Pubblicato sulla G.U. n.119 del 24.5.2018 il testo del Decreto Legislativo 18 maggio 2018, n. 51, con il quale viene data attuazione alla Direttiva (UE) 2016/680 del Parlamento Europeo e del Consiglio, relativa alla protezione delle persone fisiche in materia di trattamento dei dati personali da parte delle Autorità competenti in ambito penale.
La Direttiva, attuata anche in vista del nuovo Regolamento (UE) 2016/679 (GDPR), viene fuori dall’esigenza, avvertita nei settori della cooperazione giudiziaria in ambito penale, di stabilire norme specifiche sulla protezione dati delle persone fisiche da parte delle autorità competenti ai fini di prevenzione, indagine, accertamento e perseguimento di reati o esecuzione di sanzioni penali.
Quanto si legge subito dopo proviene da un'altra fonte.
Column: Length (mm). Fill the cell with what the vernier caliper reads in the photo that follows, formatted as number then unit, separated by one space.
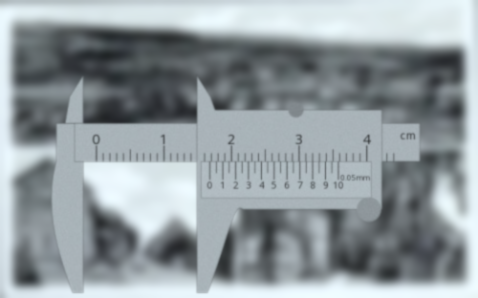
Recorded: 16.8 mm
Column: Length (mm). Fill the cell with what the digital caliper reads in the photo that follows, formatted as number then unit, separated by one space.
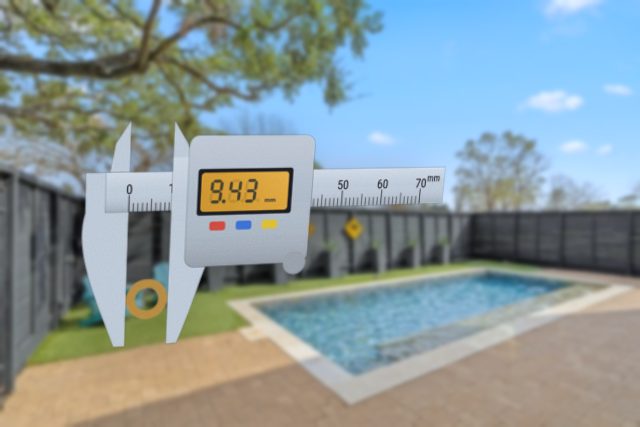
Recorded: 9.43 mm
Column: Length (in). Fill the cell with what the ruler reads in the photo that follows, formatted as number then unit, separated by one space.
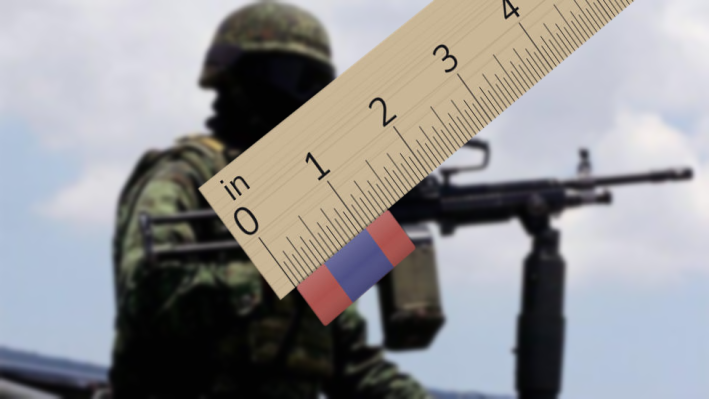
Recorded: 1.375 in
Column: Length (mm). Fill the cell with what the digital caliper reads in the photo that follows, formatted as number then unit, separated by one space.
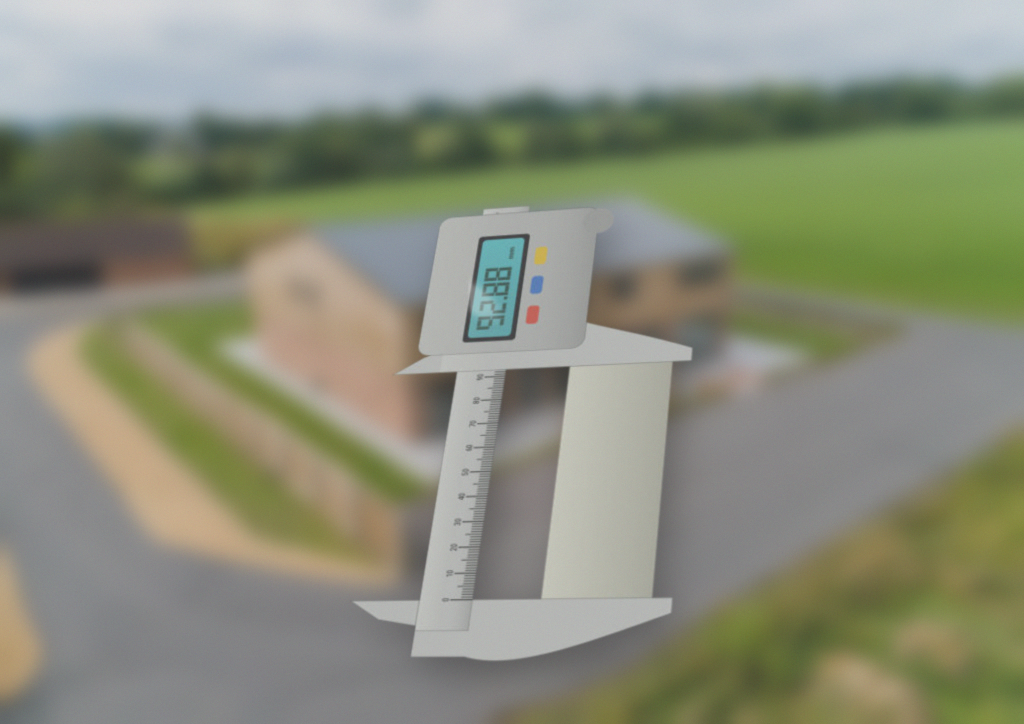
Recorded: 92.88 mm
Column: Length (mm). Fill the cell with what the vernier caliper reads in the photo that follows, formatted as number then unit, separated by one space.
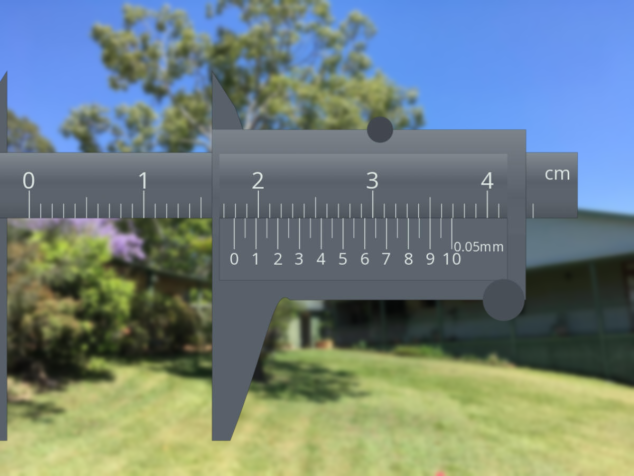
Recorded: 17.9 mm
Per questi motivi, il testo legislativo fissa, inter alia, le modalità ed i tempi di trattamento e conservazione dei dati personali, elenca i cd. diritti dell’interessato, illustra il procedimento attuabile per esercitarli, stabilisce quali disposizioni in ambito di sicurezza dei dati e per il loro trasferimento, prevede la nomina di un responsabile per la protezione e commina sanzioni amministrative e penali.
A garanzia di ciò, ai sensi degli artt. 2 e 37 del decreto legislativo, l’autorità pubblica indipendente istituita dall’Italia ed incaricata di sorvegliare l’applicazione della normativa viene identificata nella figura il Garante della protezione dati.
Di particolare rilievo risulta altresì quanto previsto dall’art. 4 del d.lgs., il quale prevede un trattamento dei dati personali differenziato in base alle diverse categorie di interessati, quali: persone sottoposte a indagine; imputati; persone sottoposte a indagine o imputate in procedimento connesso o collegato; persone condannate con sentenza definitiva; persone offese dal reato; parti civili; persone informate sui fatti; testimoni.
In ogni caso, secondo quanto disposto dalla direttiva nel considerando n. 31, tale categorizzazione dovrebbe attuarsi in modo conforme al diritto alla presunzione di innocenza garantito dalla Carta e dalla CEDU, così come interpretato nella giurisprudenza rispettivamente della Corte di giustizia e della Corte europea dei diritti dell’uomo.